I don't know what I'm going to do. He didn't pay me my piddly wages for this pay period. It's less than $250 per check. Payday was today and no money was direct deposited. It's such a low amount, and he's always paid. I'm worried that if I wasn't paid then something bigger is at play.
He was due to pay $725 for our son's college by the 15th of the month. Normally he pays by the 13th. No money has come for that either.
I'm seeing a pattern. I emailed him and his wife, along with payroll (also his wife). I've received no reply yet, but it's only been a few hours. I suspect I might not get a reply.
My settlement money is due by the 31st. I can't get a judgement unless he's an additional 30 days late. If he doesn't pay the college support or my wages I doubt he will pay the $5000 settlement.

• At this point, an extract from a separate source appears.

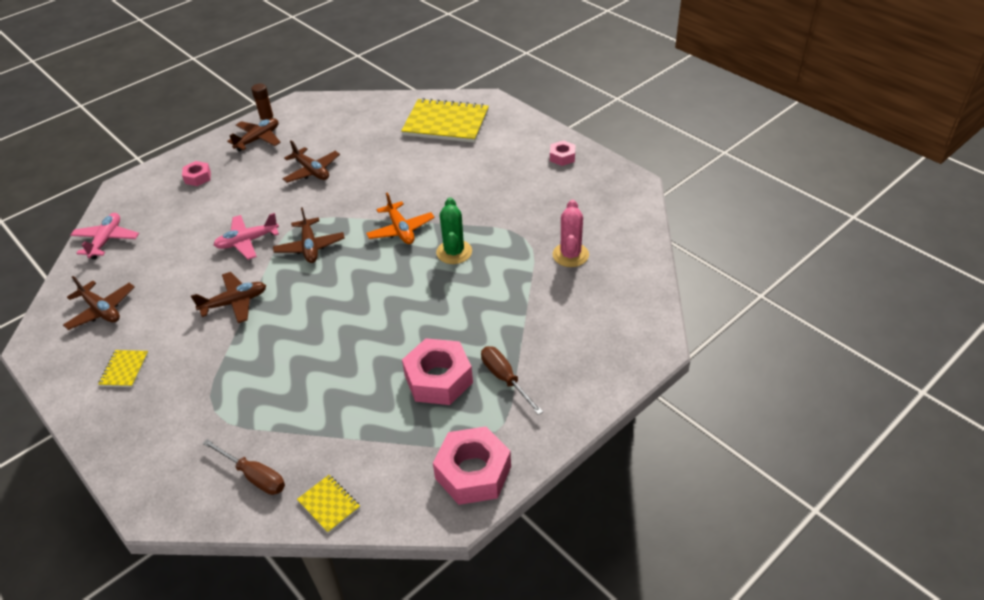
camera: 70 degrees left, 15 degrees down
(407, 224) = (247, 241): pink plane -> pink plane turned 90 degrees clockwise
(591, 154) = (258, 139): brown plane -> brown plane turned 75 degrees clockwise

I've still not heard back from his wife about the items he still owes from the original settlement. I had sent her all the receipts, documents showing he didn't correctly calculate several things, and completely ignored other things. This was a week ago. She said she needed to review and confirm totals. What's to confirm, the documents were there showing everything.
At the bare minimum he will still owe me almost $10,000 for those items even if he doesn't owe any interest on things.
The icing on the cake was the lawsuit attorney's assistant telling me my retainer might have completely been used. I might not be getting any money back, in fact I might owe more. I have to wait to see. I was under the impression I was getting some money back.
Today I looked in my dogs mouth to see why her breath was incredibly foul lately. I'd looked before and saw only tartar. Today I lifted her lip and she has an abscess. I will have to take her to the vet tomorrow. I'm sure it's going to cost $400-$1000 if she needs teeth removed, the abscess taken care of, and anesthesia. I just got the other dog's toe growth taken off, and that cost me $770 after he tore out his stitches from raking his feet in the yard, with his cone on.
I am still smiling, but I really want a break. I just want some calm, and peace for a bit. No drama, no stress, and something that resembles a normal life. It's been 2 years, I should be hitting a CALM milestone. This is NOT what calm looks like, this is CHAOS. I'm tired of CHAOS. Why is it so damn hard to achieve this?